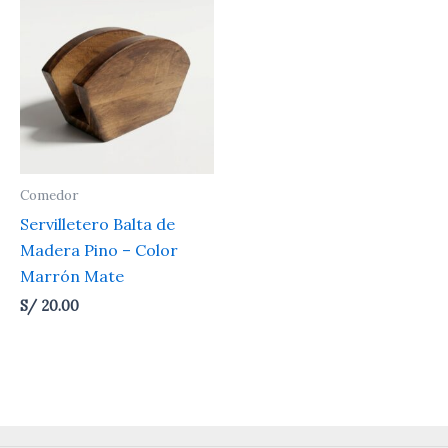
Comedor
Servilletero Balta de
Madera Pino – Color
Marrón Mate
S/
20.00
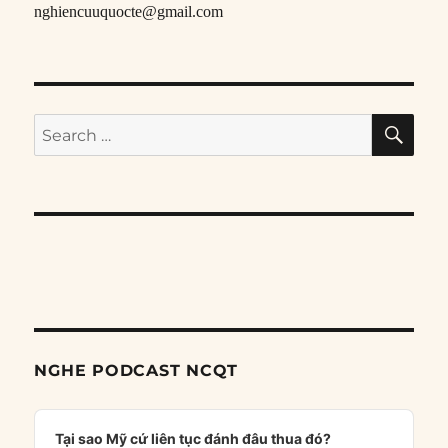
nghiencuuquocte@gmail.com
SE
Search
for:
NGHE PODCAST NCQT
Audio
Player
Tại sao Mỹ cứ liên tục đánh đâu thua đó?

--

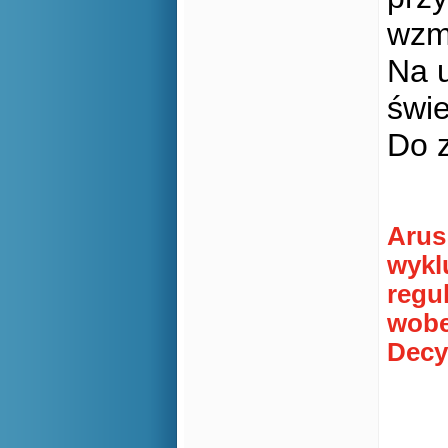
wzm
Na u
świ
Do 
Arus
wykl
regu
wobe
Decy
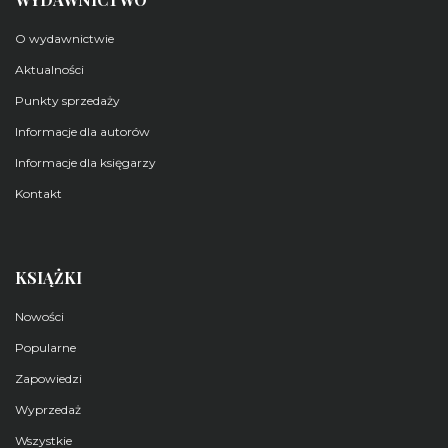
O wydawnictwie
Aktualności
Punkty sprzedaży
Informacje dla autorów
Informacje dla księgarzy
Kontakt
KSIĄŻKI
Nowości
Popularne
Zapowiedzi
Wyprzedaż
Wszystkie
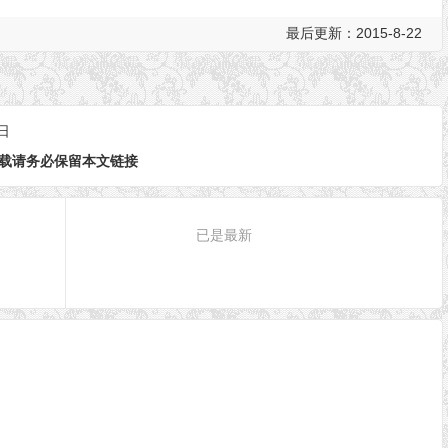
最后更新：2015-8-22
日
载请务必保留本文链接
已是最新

==

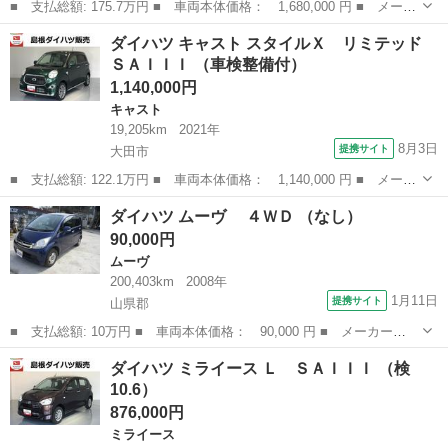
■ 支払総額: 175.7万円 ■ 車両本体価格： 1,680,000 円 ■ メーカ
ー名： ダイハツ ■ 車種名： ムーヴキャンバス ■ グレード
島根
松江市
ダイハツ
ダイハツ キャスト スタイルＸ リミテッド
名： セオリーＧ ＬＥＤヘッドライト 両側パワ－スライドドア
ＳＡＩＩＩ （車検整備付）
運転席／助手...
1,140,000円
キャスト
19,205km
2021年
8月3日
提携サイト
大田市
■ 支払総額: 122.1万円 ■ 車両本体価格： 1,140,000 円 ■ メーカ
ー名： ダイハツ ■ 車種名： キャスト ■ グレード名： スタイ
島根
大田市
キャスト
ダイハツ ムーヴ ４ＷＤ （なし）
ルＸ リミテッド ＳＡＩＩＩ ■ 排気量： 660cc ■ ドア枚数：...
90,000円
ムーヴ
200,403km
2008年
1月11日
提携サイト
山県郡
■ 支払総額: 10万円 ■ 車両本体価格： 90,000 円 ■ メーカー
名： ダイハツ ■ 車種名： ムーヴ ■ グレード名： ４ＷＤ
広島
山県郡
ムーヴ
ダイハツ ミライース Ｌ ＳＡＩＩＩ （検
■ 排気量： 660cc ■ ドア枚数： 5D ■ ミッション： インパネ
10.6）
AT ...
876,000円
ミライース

● What is required:
Only the count is wanted. Find the lines of the records that include the word "リミテッド" and state how many.

● Response area:
2